Extracted material |

== == ==

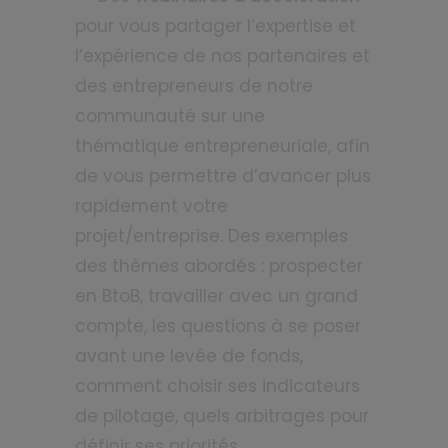
pour vous partager l’expertise et
l’expérience de nos partenaires et
des entrepreneurs de notre
communauté sur une
thématique entrepreneuriale, afin
de vous permettre d’avancer plus
rapidement votre
projet/entreprise. Des exemples
des thèmes abordés : prospecter
en BtoB, travailler avec un grand
compte, les questions à se poser
avant une levée de fonds,
comment choisir ses indicateurs
de pilotage, quels arbitrages pour
définir ses priorités…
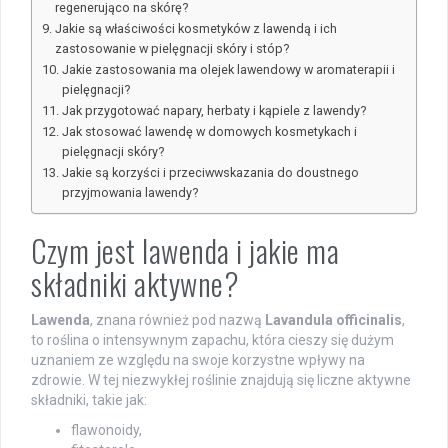
regenerująco na skórę?
Jakie są właściwości kosmetyków z lawendą i ich
zastosowanie w pielęgnacji skóry i stóp?
Jakie zastosowania ma olejek lawendowy w aromaterapii i
pielęgnacji?
Jak przygotować napary, herbaty i kąpiele z lawendy?
Jak stosować lawendę w domowych kosmetykach i
pielęgnacji skóry?
Jakie są korzyści i przeciwwskazania do doustnego
przyjmowania lawendy?
Czym jest lawenda i jakie ma
składniki aktywne?
Lawenda
, znana również pod nazwą
Lavandula officinalis
,
to roślina o intensywnym zapachu, która cieszy się dużym
uznaniem ze względu na swoje korzystne wpływy na
zdrowie. W tej niezwykłej roślinie znajdują się liczne aktywne
składniki, takie jak:
flawonoidy,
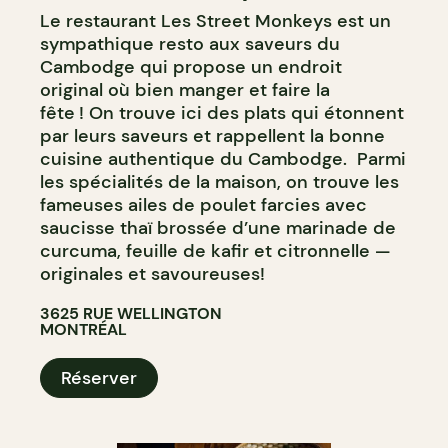
Le restaurant Les Street Monkeys est un
sympathique resto aux saveurs du
Cambodge qui propose un endroit
original où bien manger et faire la
fête ! On trouve ici des plats qui étonnent
par leurs saveurs et rappellent la bonne
cuisine authentique du Cambodge. Parmi
les spécialités de la maison, on trouve les
fameuses ailes de poulet farcies avec
saucisse thaï brossée d’une marinade de
curcuma, feuille de kafir et citronnelle —
originales et savoureuses!
3625 RUE WELLINGTON
MONTRÉAL
Réserver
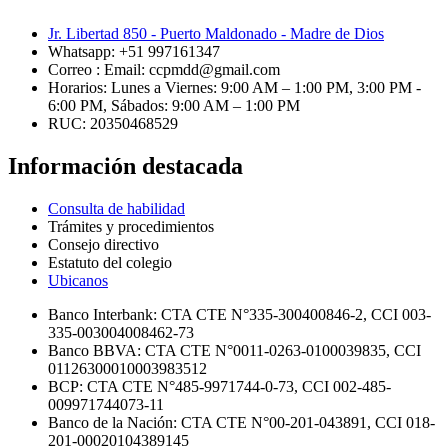
Jr. Libertad 850 - Puerto Maldonado - Madre de Dios
Whatsapp: +51 997161347
Correo : Email: ccpmdd@gmail.com
Horarios: Lunes a Viernes: 9:00 AM – 1:00 PM, 3:00 PM -
6:00 PM, Sábados: 9:00 AM – 1:00 PM
RUC: 20350468529
Información destacada
Consulta de habilidad
Trámites y procedimientos
Consejo directivo
Estatuto del colegio
Ubicanos
Banco Interbank: CTA CTE N°335-300400846-2, CCI 003-
335-003004008462-73
Banco BBVA: CTA CTE N°0011-0263-0100039835, CCI
01126300010003983512
BCP: CTA CTE N°485-9971744-0-73, CCI 002-485-
009971744073-11
Banco de la Nación: CTA CTE N°00-201-043891, CCI 018-
201-00020104389145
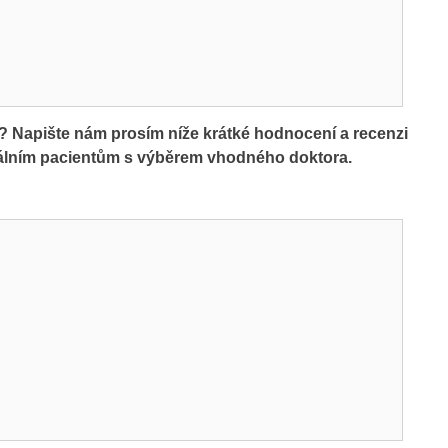
? Napište nám prosím níže krátké hodnocení a recenzi
iálním pacientům s výběrem vhodného doktora.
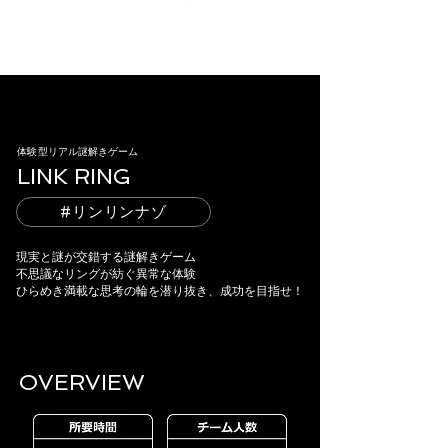
体験型リアル謎解きゲーム
LINK RING
#リンリンナゾ
現実と謎が交錯する謎解きゲーム
不思議なリングが紡ぐ異常な体験
ひらめき満載な思考の輪を潜り抜き、成功を目指せ！
OVERVIEW​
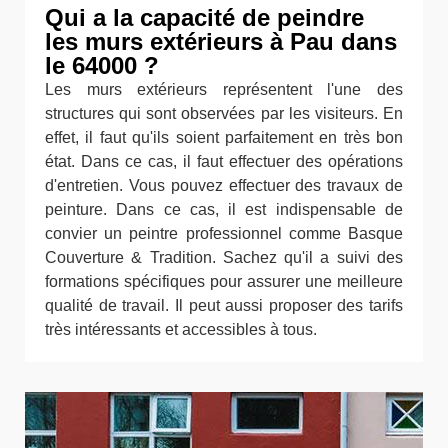
Qui a la capacité de peindre
les murs extérieurs à Pau dans
le 64000 ?
Les murs extérieurs représentent l'une des
structures qui sont observées par les visiteurs. En
effet, il faut qu'ils soient parfaitement en très bon
état. Dans ce cas, il faut effectuer des opérations
d'entretien. Vous pouvez effectuer des travaux de
peinture. Dans ce cas, il est indispensable de
convier un peintre professionnel comme Basque
Couverture & Tradition. Sachez qu'il a suivi des
formations spécifiques pour assurer une meilleure
qualité de travail. Il peut aussi proposer des tarifs
très intéressants et accessibles à tous.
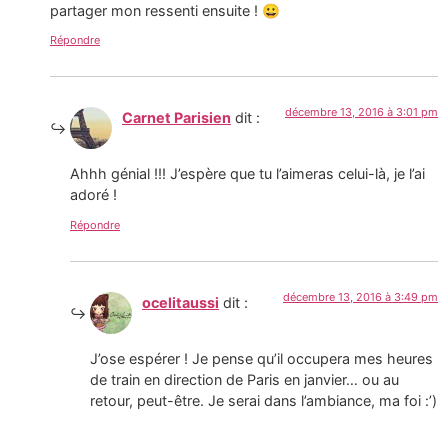
partager mon ressenti ensuite ! 😀
Répondre
décembre 13, 2016 à 3:01 pm
Carnet Parisien
dit :
Ahhh génial !!! J’espère que tu l’aimeras celui-là, je l’ai
adoré !
Répondre
décembre 13, 2016 à 3:49 pm
ocelitaussi
dit :
J’ose espérer ! Je pense qu’il occupera mes heures
de train en direction de Paris en janvier… ou au
retour, peut-être. Je serai dans l’ambiance, ma foi :’)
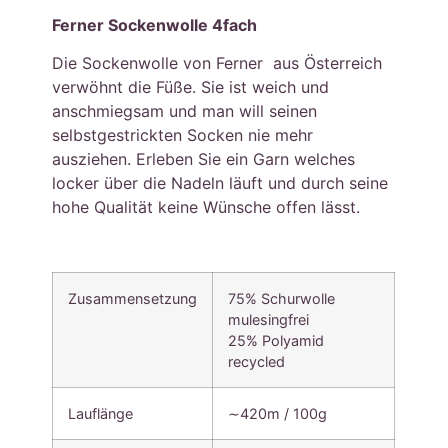
Ferner Sockenwolle 4fach
Die Sockenwolle von Ferner aus Österreich
verwöhnt die Füße. Sie ist weich und
anschmiegsam und man will seinen
selbstgestrickten Socken nie mehr
ausziehen. Erleben Sie ein Garn welches
locker über die Nadeln läuft und durch seine
hohe Qualität keine Wünsche offen lässt.
Zusammensetzung
75% Schurwolle
mulesingfrei
25% Polyamid
recycled
Lauflänge
∼420m / 100g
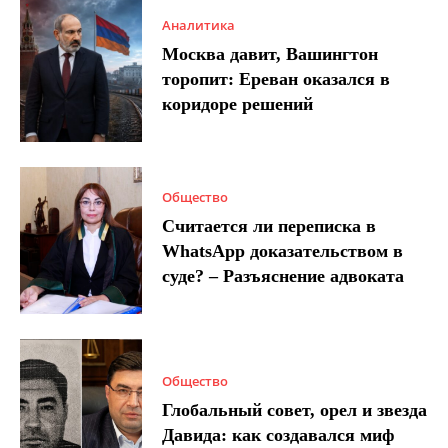
Аналитика
Москва давит, Вашингтон
торопит: Ереван оказался в
коридоре решений
Общество
Считается ли переписка в
WhatsApp доказательством в
суде? – Разъяснение адвоката
Общество
Глобальный совет, орел и звезда
Давида: как создавался миф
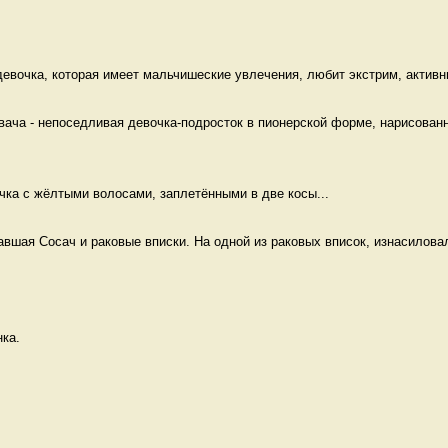
девочка, которая имеет мальчишеские увлечения, любит экстрим, активны
вача - непоседливая девочка-подросток в пионерской форме, нарисованна
чка с жёлтыми волосами, заплетёнными в две косы...
вшая Сосач и раковые вписки. На одной из раковых вписок, изнасиловал
ка.  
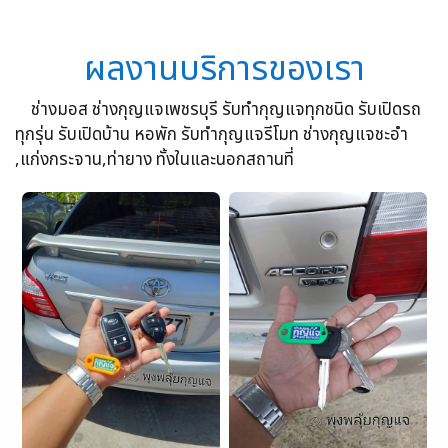
ผลงานบริการของเรา
ช่างมอส ช่างกุญแจเพชรบุรี รับทำกุญแจทุกชนิด รับเปิดรถ
ทุกรุ่น รับเปิดบ้าน หอพัก รับทำกุญแจรีโมท ช่างกุญแจชะอำ
,แก่งกระจาน,ท่ายาง ทั้งในและนอกสถานที่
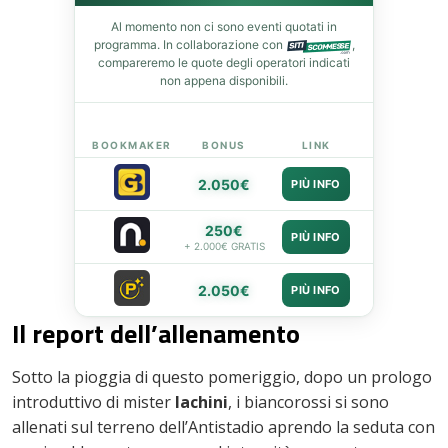
Al momento non ci sono eventi quotati in
leupon
programma. In collaborazione con
,
compareremo le quote degli operatori indicati
non appena disponibili.
BOOKMAKER
BONUS
LINK
2.050€
PIÙ INFO
250€
PIÙ INFO
+ 2.000€ GRATIS
2.050€
PIÙ INFO
Il report dell’allenamento
Sotto la pioggia di questo pomeriggio, dopo un prologo
introduttivo di mister
Iachini
, i biancorossi si sono
allenati sul terreno dell’Antistadio aprendo la seduta con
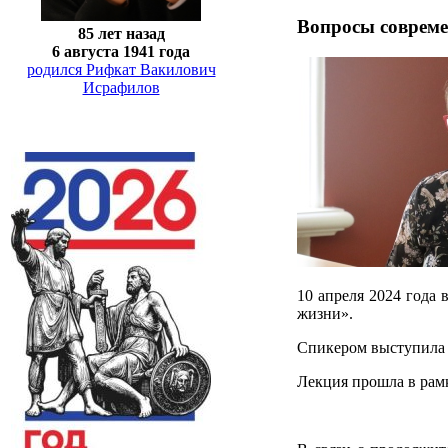
Вопросы соврем
85 лет назад
6 августа 1941 года
родился Рифкат Вакилович
Исрафилов
10 апреля 2024 года 
жизни».
Спикером выступила 
Лекция прошла в рам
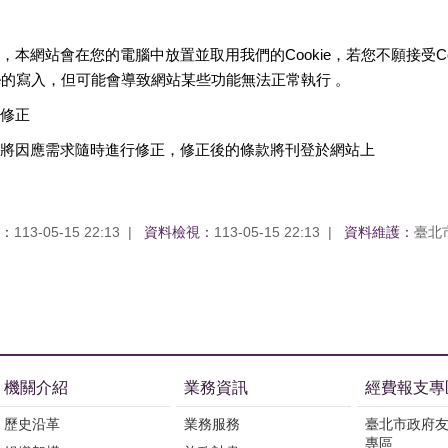
，本網站會在您的電腦中放置並取用我們的Cookie，若您不願接受C
ie的寫入，但可能會導致網站某些功能無法正常執行 。
修正
將因應需求隨時進行修正，修正後的條款將刊登於網站上
：
113-05-15 22:13
資料檢視：
113-05-15 22:13
資料維護：
臺北
機關介紹
業務資訊
經費報支專
歷史沿革
業務服務
臺北市政府
專區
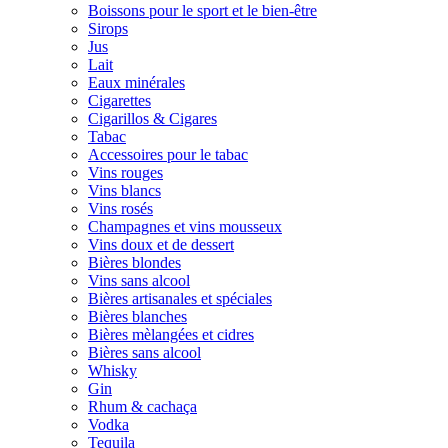
Boissons pour le sport et le bien-être
Sirops
Jus
Lait
Eaux minérales
Cigarettes
Cigarillos & Cigares
Tabac
Accessoires pour le tabac
Vins rouges
Vins blancs
Vins rosés
Champagnes et vins mousseux
Vins doux et de dessert
Bières blondes
Vins sans alcool
Bières artisanales et spéciales
Bières blanches
Bières mèlangées et cidres
Bières sans alcool
Whisky
Gin
Rhum & cachaça
Vodka
Tequila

== == ==

Problem | When a line of the data above holds the string "pour", count it, and reply with the resulting number only.

Result for this exercise | 5